• Provided passage:
%%

IBM hard drives have always had a reputation for speed and reliability - at least they did until the DeskStar 75GXP series made headlines due to a slew of failures. Thankfully, this episode is a thing of the past and current models once again fulfill the expectations associated with the name IBM. To polish up its tainted image, IBM has now released the DeskStar 180GXP.
The basic design is analogous to that of other hard drives. It consists of several rotating magnetic discs, called platters. To write or delete individual bits, read/ write heads are guided over the platters, similar to the needle of a record player, although in the case of hard drives, there is no physical contact.
To enhance overall performance, companies can use intelligent controller chips, better actuators for faster movement of the read/ write heads, increase the rotation speed of the platters, or employ a larger cache. Of course, increasing the speed at which a drive rotates also means lower operational tolerances, higher operating temperatures and a generally louder drive. That's why the current generation of high-end IDE drives operates at 7200 rpm.

%%

• Data for analysis:
%%

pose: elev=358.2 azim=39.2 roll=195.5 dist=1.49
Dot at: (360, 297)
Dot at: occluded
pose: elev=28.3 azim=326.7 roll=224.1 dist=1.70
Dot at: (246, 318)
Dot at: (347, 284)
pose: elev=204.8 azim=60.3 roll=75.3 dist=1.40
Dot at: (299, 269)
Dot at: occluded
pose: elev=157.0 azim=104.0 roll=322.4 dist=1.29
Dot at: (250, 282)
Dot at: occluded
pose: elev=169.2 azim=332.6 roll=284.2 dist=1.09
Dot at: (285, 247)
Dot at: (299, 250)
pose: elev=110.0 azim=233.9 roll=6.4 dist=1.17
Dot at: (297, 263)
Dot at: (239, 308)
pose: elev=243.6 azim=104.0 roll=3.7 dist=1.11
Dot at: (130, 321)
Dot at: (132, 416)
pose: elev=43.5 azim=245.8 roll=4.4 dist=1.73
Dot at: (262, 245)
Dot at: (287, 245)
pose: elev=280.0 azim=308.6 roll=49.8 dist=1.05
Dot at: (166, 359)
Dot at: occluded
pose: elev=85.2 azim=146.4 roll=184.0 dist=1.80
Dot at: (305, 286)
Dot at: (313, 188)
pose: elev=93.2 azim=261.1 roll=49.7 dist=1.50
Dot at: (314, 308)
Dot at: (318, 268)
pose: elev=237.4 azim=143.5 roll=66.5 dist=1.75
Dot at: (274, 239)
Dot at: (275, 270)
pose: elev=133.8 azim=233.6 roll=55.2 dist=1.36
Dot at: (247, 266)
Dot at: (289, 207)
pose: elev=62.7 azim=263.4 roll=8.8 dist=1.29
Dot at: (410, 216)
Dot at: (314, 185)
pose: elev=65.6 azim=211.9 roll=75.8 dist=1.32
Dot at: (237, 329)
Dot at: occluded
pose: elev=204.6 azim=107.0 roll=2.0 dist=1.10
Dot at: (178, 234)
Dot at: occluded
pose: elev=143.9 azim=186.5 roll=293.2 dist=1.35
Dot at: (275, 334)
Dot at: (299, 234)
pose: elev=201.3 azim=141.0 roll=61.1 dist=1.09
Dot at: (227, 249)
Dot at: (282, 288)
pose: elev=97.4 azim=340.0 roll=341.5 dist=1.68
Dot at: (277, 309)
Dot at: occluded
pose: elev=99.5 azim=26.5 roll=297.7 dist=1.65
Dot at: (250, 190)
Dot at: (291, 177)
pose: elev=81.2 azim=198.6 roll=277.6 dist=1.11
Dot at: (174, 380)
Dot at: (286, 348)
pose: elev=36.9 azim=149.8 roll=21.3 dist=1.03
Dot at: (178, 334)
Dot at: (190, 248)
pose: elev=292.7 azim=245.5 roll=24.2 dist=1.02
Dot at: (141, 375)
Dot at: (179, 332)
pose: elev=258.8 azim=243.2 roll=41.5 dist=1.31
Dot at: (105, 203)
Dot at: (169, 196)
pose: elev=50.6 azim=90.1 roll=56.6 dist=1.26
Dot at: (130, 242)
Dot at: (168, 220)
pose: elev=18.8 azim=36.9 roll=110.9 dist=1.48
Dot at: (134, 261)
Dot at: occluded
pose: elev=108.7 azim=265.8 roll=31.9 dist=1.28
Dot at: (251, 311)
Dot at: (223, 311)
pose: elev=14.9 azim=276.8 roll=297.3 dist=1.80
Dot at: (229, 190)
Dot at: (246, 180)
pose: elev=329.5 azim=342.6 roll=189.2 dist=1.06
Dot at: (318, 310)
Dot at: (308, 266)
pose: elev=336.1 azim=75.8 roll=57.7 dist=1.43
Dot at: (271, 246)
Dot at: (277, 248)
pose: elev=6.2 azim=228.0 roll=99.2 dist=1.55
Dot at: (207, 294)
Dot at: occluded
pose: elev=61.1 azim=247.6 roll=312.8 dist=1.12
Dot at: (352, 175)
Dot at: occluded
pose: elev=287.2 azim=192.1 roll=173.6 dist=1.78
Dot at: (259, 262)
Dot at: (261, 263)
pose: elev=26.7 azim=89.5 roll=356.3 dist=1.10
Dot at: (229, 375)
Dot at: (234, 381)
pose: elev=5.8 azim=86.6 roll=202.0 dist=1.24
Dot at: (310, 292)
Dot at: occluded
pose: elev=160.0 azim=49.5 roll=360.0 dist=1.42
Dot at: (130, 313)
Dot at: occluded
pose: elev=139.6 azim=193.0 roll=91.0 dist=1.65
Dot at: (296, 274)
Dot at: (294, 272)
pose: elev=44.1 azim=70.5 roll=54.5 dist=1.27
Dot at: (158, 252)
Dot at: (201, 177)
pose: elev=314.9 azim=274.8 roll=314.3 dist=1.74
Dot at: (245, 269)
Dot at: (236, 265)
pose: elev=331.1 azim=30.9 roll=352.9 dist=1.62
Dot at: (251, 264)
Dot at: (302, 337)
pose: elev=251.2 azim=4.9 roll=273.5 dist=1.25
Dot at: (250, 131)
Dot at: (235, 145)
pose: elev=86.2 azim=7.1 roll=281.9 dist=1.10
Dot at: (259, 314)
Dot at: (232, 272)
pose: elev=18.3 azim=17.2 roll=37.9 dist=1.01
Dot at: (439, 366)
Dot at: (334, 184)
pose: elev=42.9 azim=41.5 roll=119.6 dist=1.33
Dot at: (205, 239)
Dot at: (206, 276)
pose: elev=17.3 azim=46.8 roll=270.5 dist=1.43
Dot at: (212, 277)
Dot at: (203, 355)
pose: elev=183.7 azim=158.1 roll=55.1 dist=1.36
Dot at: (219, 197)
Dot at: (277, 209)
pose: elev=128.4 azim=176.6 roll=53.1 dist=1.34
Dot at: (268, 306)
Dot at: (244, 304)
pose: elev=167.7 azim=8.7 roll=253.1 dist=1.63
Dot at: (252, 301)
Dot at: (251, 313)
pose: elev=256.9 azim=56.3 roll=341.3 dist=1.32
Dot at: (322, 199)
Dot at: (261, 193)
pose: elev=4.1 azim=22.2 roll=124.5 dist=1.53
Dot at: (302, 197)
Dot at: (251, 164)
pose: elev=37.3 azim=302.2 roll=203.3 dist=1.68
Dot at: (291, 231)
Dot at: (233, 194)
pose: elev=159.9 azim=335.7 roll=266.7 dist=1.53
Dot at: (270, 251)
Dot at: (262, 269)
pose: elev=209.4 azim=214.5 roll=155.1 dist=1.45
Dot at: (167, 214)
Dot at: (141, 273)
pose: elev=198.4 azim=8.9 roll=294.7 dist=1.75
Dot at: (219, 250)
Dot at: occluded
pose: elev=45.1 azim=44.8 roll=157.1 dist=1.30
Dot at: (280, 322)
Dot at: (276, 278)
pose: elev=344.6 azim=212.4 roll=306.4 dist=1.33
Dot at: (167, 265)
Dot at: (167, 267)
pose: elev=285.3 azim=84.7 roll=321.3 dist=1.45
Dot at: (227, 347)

%%

Resume the passage about IBM hard drives, starting right after its last sentence. The entries aren't needed for anything here.

For its new family line, IBM chose to focus on the cache. While the 60 GB, 80 GB, and 120 GB drives come equipped with the standard 2 MB, the high-capacity models with 120 GB and 180 GB carry a full 8 MB of cache. It seems IBM has taken a page out of competitor Western Digital's book.
IBM has also made a change at the mechanical level. All of the 180GXP-series drives will use fluid dynamic bearings, which could possibly also reduce the drives' noise levels.